According to data released by China’s National Bureau of Statistics, the nation’s consumer-price index (CPI) missed expectations of a 1.0% rise year-on-year and rose 0.8% on the year in January. This was down from a 1.5% annual increase in December.

In addition to CPI, producer prices also came in below forecasts for a 3.8% fall. PPI declined 4.3% in January year-on- year, to mark the sharpest drop since late 2009.

The weak data will increase rate-cut expectations by the People’s Bank of China (PBOC) and some analysts see a cut as early as in March. The risk of deflation will likely put more pressure on the central bank to inject more stimulus to boost the sluggish economy. China’s growth has been slowing down as the effects of an overall slowing global economy has had an impact.

China’s GDP cooled to 7.3% in the third quarter of 2014 from a year earlier, the weakest expansion since the global financial crisis, and Q4 GDP came in at a 7.3% pace as well. Meanwhile, Beijing is expected to lower its 2015 GDP target to around 7%, following a 7.4% growth rate in 2014.

It was reported by China’s statistics agency that falling food, oil and metals prices are pushing inflation lower in China, a consequence of declining global commodity prices.

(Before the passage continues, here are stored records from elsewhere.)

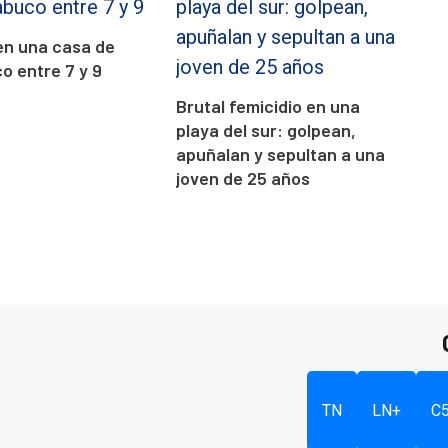
en una casa de
 entre 7 y 9
Brutal femicidio en una
playa del sur: golpean,
apuñalan y sepultan a una
joven de 25 años
TN
LN+
C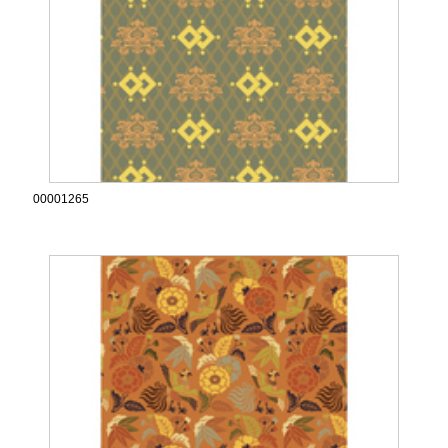
00001265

Meanwhile, weaker inflation means interest rates in real terms would increase. This would make debt more difficult to repay and this is a big issue in China where local companies are burdened with huge liabilities after the 2008 global economic crisis. In order to avoid a tightening of credit conditions, the PBOC will likely cut its benchmark rate soon. Some analysts predict a cut by 25 basis points.

Chinese shares closed the day higher on the prospect of further monetary stimulus.